Le sfide principali, secondo Catherine Ashton, vicepresidente della Commissione europea e Alto Rappresentante dell’Unione per gli Affari esteri e la politica di sicurezza, sono quelle del terrorismo internazionale, la tratta degli esseri umani e la criminalità organizzata transfrontaliera. “I Paesi vicini devono contribuire ai nostri sforzi per far regnare pace e sicurezza in altre parti del mondo meno fortunate di noi, ma anche usufruire della stabilità e della prosperità che derivano da una società aperta e democratica e dall’applicazione dello Stato di diritto. La politica estera europea più attiva, coerente e efficace che sta nascendo con il Trattato di Lisbona contribuisce a questi obiettivi.”

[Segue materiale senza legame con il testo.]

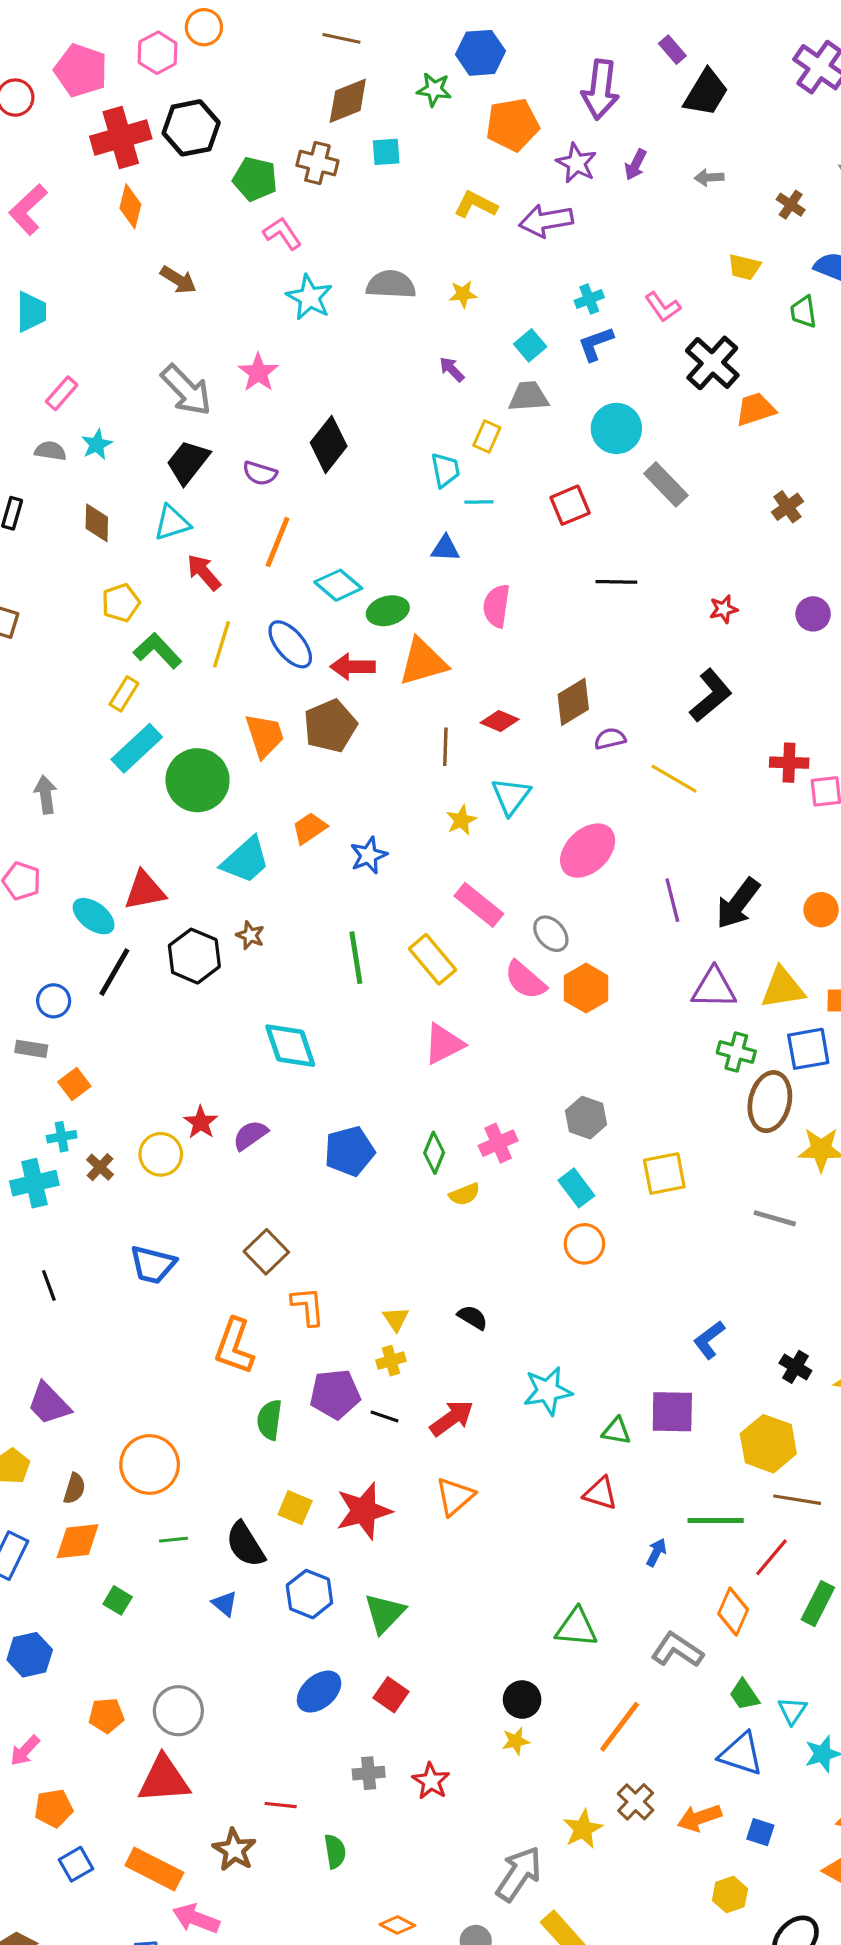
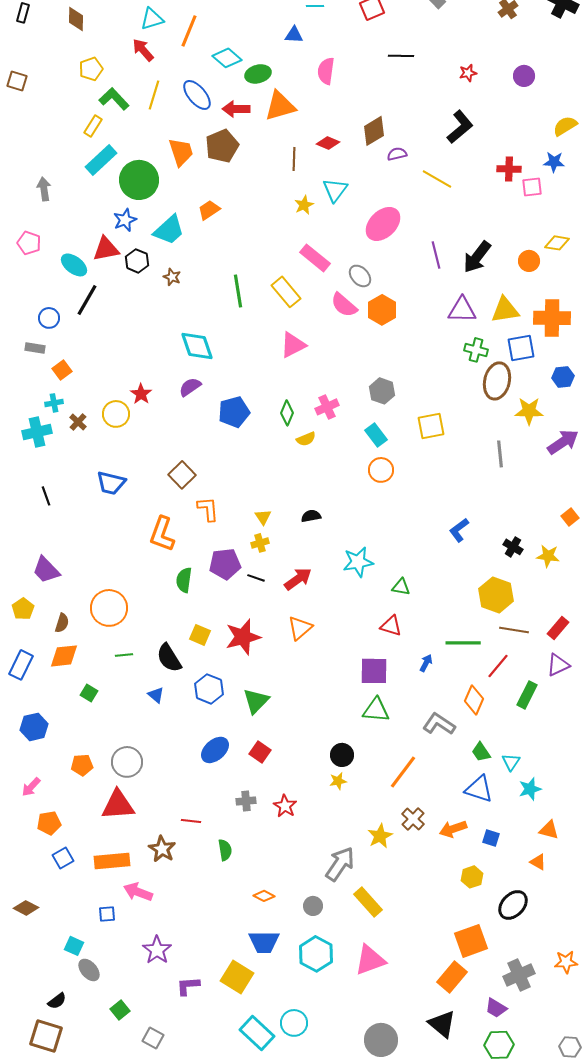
cyan triangle: (172, 523) -> (152, 19), moved
blue star: (369, 855) -> (125, 220), moved
black hexagon: (194, 956) -> (137, 261), moved, size x0.7
purple semicircle: (250, 1135) -> (190, 387), moved
gray line: (775, 1218) -> (500, 454), turned 68
black semicircle: (473, 1317) -> (311, 516), turned -42
purple square: (672, 1412) -> (374, 671), moved
orange rectangle: (154, 1869) -> (112, 861), turned -32

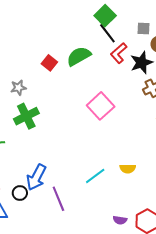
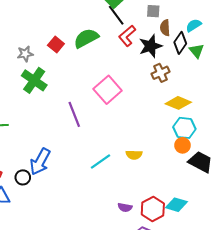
gray star: (18, 88) -> (25, 54), moved
green cross: (26, 116) -> (34, 80), moved, turned -30
purple line: (58, 199) -> (74, 114), moved

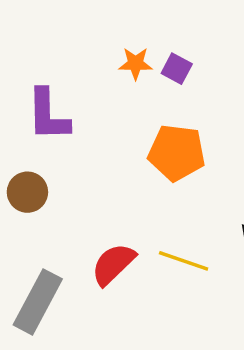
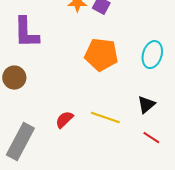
red semicircle: (113, 264) -> (64, 120), size x0.7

La politica di vicinato prevede relazioni bilaterali con tutti i Paesi vicini all’UE, ad eccezione di quelli dell’ex Jugoslavia e dell’Albania, la cui prospettiva è l’adesione, e della Turchia, Paese candidato ormai da decenni. Si tratta di Ucraina e Moldova nell’ex URSS, Armenia, Azerbaigian, e Georgia nel Caucaso, Egitto, Israele, Giordania, Libano, Marocco, i territori palestinesi e la Tunisia oltre il Mediterraneo. Con i partner più progrediti, come ad esempio il Marocco, è stato riconosciuto lo “status avanzato” nelle relazioni. La governance è un aspetto centrale del partenariato: progressi nel processo democratico si sono recentemente verificati in Ucraina e Moldova a est, ma anche in Marocco e in Libano, anche in termini di libertà di associazione, abolizione della pena di morte, libertà dei media, diritti umani e delle minoranze e libertà fondamentali, anche se in maniera diversa tra i Paesi. C’è ancora molto da fare per attuare le riforme dei sistemi giudiziari e della pubblica amministrazione e per combattere efficacemente la corruzione.

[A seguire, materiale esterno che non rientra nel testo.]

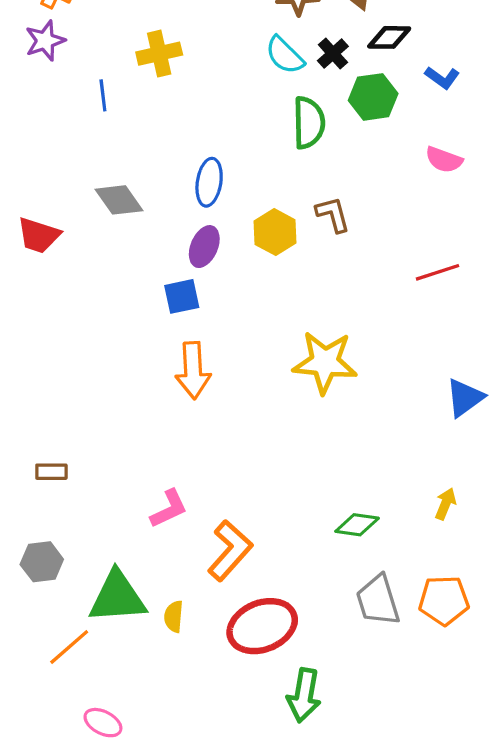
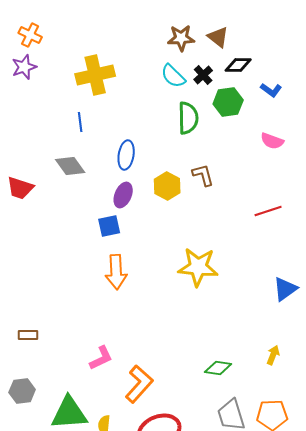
yellow cross: (159, 54) -> (95, 75), size x1.4
blue line: (103, 95) -> (80, 122), moved

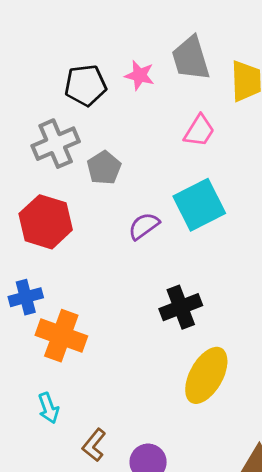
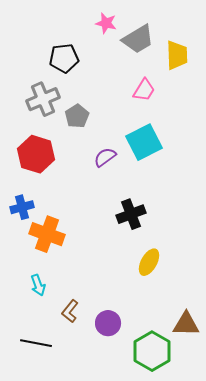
gray trapezoid: (191, 58) -> (138, 39), turned -104
pink star: (140, 75) -> (106, 23), moved
yellow ellipse: (206, 375) -> (149, 262), size x0.7

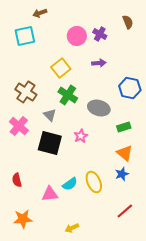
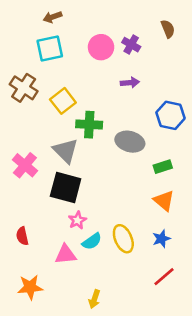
cyan square: (25, 36) -> (50, 48), moved
yellow square: (61, 68) -> (63, 101), moved
brown cross: (26, 92) -> (24, 88), moved
green cross: (68, 95) -> (89, 125), turned -30
gray triangle: (50, 115) -> (66, 151), size x1.5
pink star: (81, 136) -> (77, 220), moved
blue star: (122, 174) -> (161, 239), moved
yellow arrow: (72, 228) -> (94, 299), turned -48

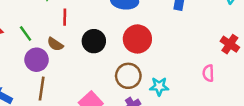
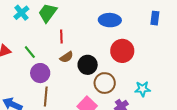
black circle: (94, 41) -> (88, 65), moved
brown semicircle: (55, 44) -> (67, 57), moved, turned -64
brown circle: (128, 76) -> (105, 83), moved

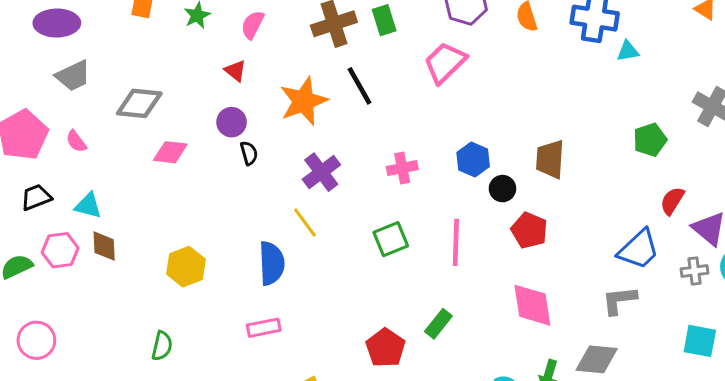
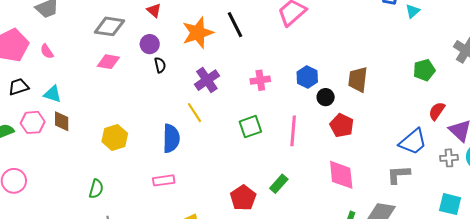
cyan triangle: (628, 51) -> (413, 11), turned -35
gray diamond: (139, 103) -> (109, 26), moved

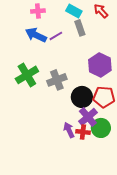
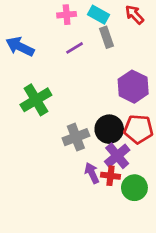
pink cross: (38, 11) -> (67, 15), moved
blue arrow: (36, 35) -> (20, 47), moved
gray cross: (57, 80) -> (76, 137), moved
green circle: (101, 128) -> (134, 188), moved

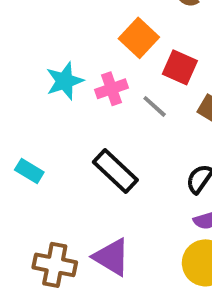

Per quanto riguarda la mobilità, nel 2008 sono stati rilasciati nei paesi limitrofi oltre 2 milioni di visti europei “Schengen”. Sono già in vigore accordi di facilitazione del visto e di riammissione con l’Ucraina e la Moldova e sono stati conclusi i negoziati con la Georgia, cui si aggiungono partenariati sulla migrazione legale.

Nel periodo 2004-2008 si è registrata una crescita degli scambi commerciali dell’UE con la regione, con un aumento delle esportazioni e delle importazioni UE del 63% e del 91% rispettivamente, con un lieve rallentamento l’anno scorso, dovuto alla crisi. L’obiettivo è firmare con tutti i Paesi degli accordi di libero scambio globali e approfonditi, non appena ci saranno le necessarie condizioni, mentre una serie di accordi settoriali riguardanti, ad esempio, l’agricoltura, i prodotti della pesca o lo spazio aereo comune sono già operativi. Anche sul’energia la cooperazione è stata intensificata in particolare con l’Azerbaigian, la Bielorussia, l’Ucraina, l’Egitto, la Giordania e il Marocco.

Per tutte queste azioni l’UE ha stanziato quasi 12 miliardi di euro dal 2007 al 2013. Il Fondo investimenti, alimentato dai bilanci dell’UE e dei suoi Stati, ha erogato prestiti per oltre 4,7 miliardi di euro nel 2007-2009 nei settori dei trasporti, ambiente, energia, settore privato e nel sociale.